Gymnasts have used social media platforms to detail fat-shaming and other forms of physical and mental abuse during their careers.
The outpourings prompted Gymnastics Australia to ask the Australian Human Rights Commission to examine the sport's culture and practices.
"Over the last couple of weeks athletes have shared their personal experiences ... many of those experiences are, quite simply, not acceptable," Gymnastics Australia chief executive officer Kitty Chiller said on Thursday.
"They reinforce the need for more to be done to change the culture of gymnastics."
Chiller said the human rights commission would review all aspects of the sport.
"The commission's independence ensures the integrity of the review and the commitment made by everyone at Gymnastics Australia to genuinely listen and learn from our athletes and the gymnastics community," she said.
"It also provides confidence to those who have more to contribute or who have not yet spoken that their experiences will be heard by an independent team of professionals.
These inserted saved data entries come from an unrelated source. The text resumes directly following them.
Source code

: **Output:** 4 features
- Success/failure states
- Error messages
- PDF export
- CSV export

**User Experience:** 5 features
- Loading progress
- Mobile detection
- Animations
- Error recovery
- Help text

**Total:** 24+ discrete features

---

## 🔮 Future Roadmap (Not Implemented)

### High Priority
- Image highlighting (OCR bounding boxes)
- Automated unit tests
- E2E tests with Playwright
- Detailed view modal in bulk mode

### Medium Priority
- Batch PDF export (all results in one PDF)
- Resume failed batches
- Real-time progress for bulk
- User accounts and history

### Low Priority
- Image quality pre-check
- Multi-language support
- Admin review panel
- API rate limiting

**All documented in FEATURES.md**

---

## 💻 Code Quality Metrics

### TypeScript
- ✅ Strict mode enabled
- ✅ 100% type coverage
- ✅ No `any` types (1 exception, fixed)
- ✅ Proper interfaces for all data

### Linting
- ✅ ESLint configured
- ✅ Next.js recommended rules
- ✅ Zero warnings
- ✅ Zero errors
"The review will build an understanding of the culture of gymnastics in Australia and any barriers there may be in reporting behaviours that go against what we stand for - zero tolerance of any form of abuse."
The commission would detail the review process within weeks.
"The commission will facilitate a series of listening and focus groups, seek written submissions and conduct interviews to understand athlete, both past and present, experiences," Chiller said.
The review, due to be completed by March next year, was welcomed by the Australian Olympic Committee (AOC).
"Committing to an independent review of policies, practices and governance structures sends a strong signal to the gymnastics community and indeed the broader sporting community of their (Gymnastics Australia) commitment," AOC chief executive Matt Carroll said.